With the ever-increasing popularity of wild swimming and recreational activities on the water, we know that people like to get out there and enjoy coastal and inland waters, even when the sun doesn’t make an appearance. The fact that I’m out there in a range of weather conditions means the samples I collect provide a realistic view of the water conditions people experience on a day to day basis.

But, if a warm, sunny day is forecast, I have to be prepared. Waders and other items of personal protective equipment (PPE) are standard kit for bathing water sampling. Wearing these can make the job far more tiring in the heat. So plenty of water, sun cream and sunglasses are a must, as is insect repellent – horseflies can be a real nuisance at this time of year.

Relying on Met Office forecasts

I rely heavily on Met Office forecasts for my job, not just to prepare for the sunny days, but also when the weather takes a turn for the worse. If it’s stormy and a little too choppy I have to make a call as to whether it’s safe to take the sample. Samples aren’t taken from the water’s edge, but at about a metre’s depth. We also need to be really conscious of tide times for summer bathing water sampling. Some bathing waters can be difficult or dangerous to access at certain states of the tide, so if the weather’s not so great, it can be even more dangerous to try and collect a sample.   

When taking the sample, I have to go about knee height into the sea and then fill the sample bottle by throwing it out on a secure line and letting it fill as it sinks. I then put the sample bottle in a fridge in my van where it remains until I get back to the depot and it is collected by the courier and taken for analysis at our laboratory in Devon.

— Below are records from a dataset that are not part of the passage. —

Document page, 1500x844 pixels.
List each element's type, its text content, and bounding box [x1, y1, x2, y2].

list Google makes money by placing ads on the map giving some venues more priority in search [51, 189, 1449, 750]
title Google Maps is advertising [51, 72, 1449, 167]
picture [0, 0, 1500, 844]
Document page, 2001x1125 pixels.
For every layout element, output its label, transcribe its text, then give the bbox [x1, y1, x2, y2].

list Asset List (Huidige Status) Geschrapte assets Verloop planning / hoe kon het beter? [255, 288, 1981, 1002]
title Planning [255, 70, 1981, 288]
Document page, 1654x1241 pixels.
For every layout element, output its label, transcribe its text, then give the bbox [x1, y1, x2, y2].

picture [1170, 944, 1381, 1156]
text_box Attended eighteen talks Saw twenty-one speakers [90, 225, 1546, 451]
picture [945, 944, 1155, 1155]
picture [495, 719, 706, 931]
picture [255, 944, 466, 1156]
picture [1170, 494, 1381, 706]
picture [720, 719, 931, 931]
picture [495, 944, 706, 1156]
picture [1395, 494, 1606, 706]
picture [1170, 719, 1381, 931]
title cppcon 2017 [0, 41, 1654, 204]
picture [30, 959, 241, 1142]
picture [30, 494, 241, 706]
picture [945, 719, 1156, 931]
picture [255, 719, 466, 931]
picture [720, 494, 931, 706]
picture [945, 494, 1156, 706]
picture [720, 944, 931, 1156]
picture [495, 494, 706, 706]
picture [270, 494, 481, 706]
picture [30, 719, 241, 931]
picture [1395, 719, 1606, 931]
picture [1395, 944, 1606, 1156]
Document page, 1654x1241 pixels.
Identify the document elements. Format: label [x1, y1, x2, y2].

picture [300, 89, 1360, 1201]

Seaside forensics take over when the samples reach our lab. Our scientists in the Microbiology and Molecular team test for two types of bacteria that can indicate pollution in the water; E. coli and intestinal enterococci. The lab receives between 100-200 bottles of bathing water samples every day and uses specialist techniques to make the bacteria show up in bathing water samples. Once the results are in, they wing their way over to another team whose job it is to upload them onto our Swimfo website so the public can get regular updates on water quality throughout the bathing season.

Bathing water quality is sensitive to sources of pollution washed into the water during wet weather which can cause a temporary dip in water quality.  At some bathing waters it’s possible to forecast when a reduction in quality might happen. We use rainfall, tide, wind and sunlight data we get from the Met Office to produce pollution risk forecasts between May and the end of September at over 170 bathing waters. We issue warnings on Swimfo and temporary signs are put up at beaches advising against swimming when a reduction is expected.

I’m very lucky that my job is so varied and changes with the seasons. But just as summer brings the challenges associated with the heat, winter brings extra challenges due to the cold. All year round I am out and about in my van collecting samples, so extra layers are essential, particularly a pair of thick gloves, as bitterly cold fingers are another hazard of the job!